English sport teetering on edge between glory & usual failures

Now that the final pre-tournament friendly has been played, all eyes in England are focussed on their first match of Euro 2016. The meeting with Russia in the renovated yet still iconic Stade Velodrome in Marseilles on the evening on Saturday 11th June will command the nation’s attention and will provide the first evidence as to whether Roy Hodgson’s youthful, attack-minded side will prove to be a bright new dawn or whether English hopes continue to resemble a flickering candle destined to be extinguished by the first testing gust of wind.

This nervous expectation on the eve of a major tournament is nothing new for football fans and it is a trait that is also shared across the country’s principal sports. Last autumn’s Rugby World Cup saw Stuart Lancaster’s vibrant young team enter their opening game against Fiji as contenders to lift the trophy and the most fancied of all the northern hemisphere sides due to the advantage of playing on home soil. Instead, a nervous opening win over the Pacific island nation was followed by consecutive defeats to those perennial rivals Wales and Australia. While other countries struggled to contain their schadenfreude, England became the first host nation to exit the competition in the pool stage, Lancaster lost his job and it was back to the drawing board.

Two years earlier, the England cricket team had travelled to Australia for the second of two back-to-back test series. Having already won 3-0 at home in the summer, they had the opportunity to make history by being the first England team since 1890 to win four consecutive Ashes series and the first to win consecutive series down under since 1888. Confidence was high and reputations were soaring but a dogged Australia side, led by pugnacious coach Darren Lehmann and surfing a wave of patriotism provided by a typically fierce local public and press, had different ideas. The result was a 5-0 whitewash to Australia amid a shambolic chain of events that claimed the international careers of Jonathan Trott, Graeme Swann and Kevin Pietersen.

The bursting of bubbles and the exposure of hubris – such as Sir Ian Botham’s prediction at the start of 2013 that England would win the dual test series 10-0 – is one of the greatest traits of sport. Without it, the endeavours would become predictable and thus boring though it does seem that England struggle more with maintaining a high level and achieving expectations than many other nations.

In football, Germany, Italy, Brazil and Argentina are traditionally never far away from the action when the big prizes are being handed out. Each might suffer the odd cataclysm such as Italy failing to make it out of their group in either of the last two World Cups or Brazil being thumped 7-1 at their own tournament in 2014. The flipside though is that in roughly the same time period Italy also won the World Cup in 2006 and reached the final of Euro 2012, while Brazil’s thumping took place in a semi final, a stage that England have only reached twice in their entire World Cup history.

* [Task list]:
a – Answer these questions from the article on English sport:
(i) In which stadium will England play Russia in their first Euro 2016 match?
(ii) Which two teams beat England one after the other at the Rugby World Cup after the win over Fiji?
(iii) What did Sir Ian Botham predict at the start of 2013?
b – Decide whether each statement agrees with the article on English sport, and back each yes or no with a quotation from it:
(i) England went out of the Rugby World Cup in the pool stage.
(ii) The cricket series in Australia ended level.
(iii) England have reached a World Cup semi final three times.
c – Please write the next part of the article on English sport, picking up after its final sentence.
The listing has no connection to the article on English sport.

* [Extracted material]:
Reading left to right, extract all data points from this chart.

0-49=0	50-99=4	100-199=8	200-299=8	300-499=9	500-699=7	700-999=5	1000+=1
* * *
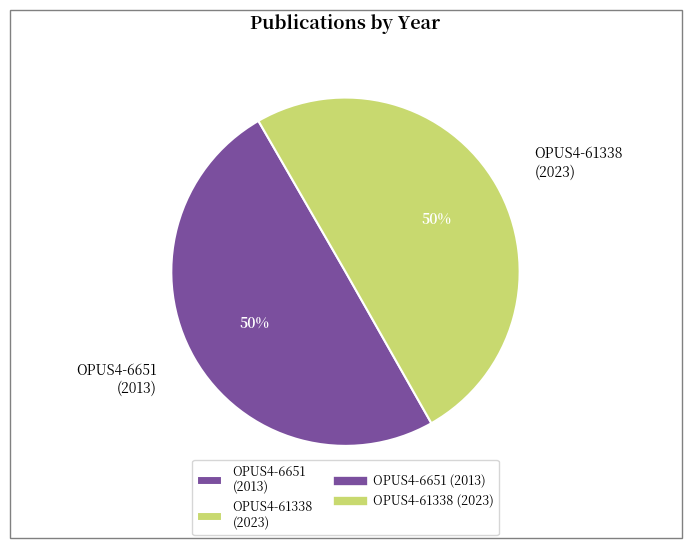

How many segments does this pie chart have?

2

* [Exercise responses]:
a –
(i) The Stade Velodrome in Marseilles.
(ii) Wales and Australia.
(iii) That England would win the dual test series 10-0.

b –
(i) Yes: "England became the first host nation to exit the competition in the pool stage"
(ii) No: "The result was a 5-0 whitewash to Australia"
(iii) No: "a stage that England have only reached twice in their entire World Cup history"

c –
The All Blacks used to be considered “chokers” due to the fact that they had lifted only one Rugby World Cup prior to 2011. The fact that they have been almost invincible at home – Wales have never won in the Land of the Long White Cloud; neither Ireland or Scotland have ever beaten them anywhere – and have completely dominated the Tri-Nations/Rugby Championship since its inception didn’t seem to be taken into account. They duly put the record straight by winning consecutive Rugby World Cups in 2011 and 2015. As for cricket, the West Indies enjoyed an extended period of dominance from the late 1970s to the early 1990s before handing the mantle over to Australia who, under the captaincy of Mark Taylor, Steve Waugh and Ricky Ponting, crushed almost all before them for the next decade and a half.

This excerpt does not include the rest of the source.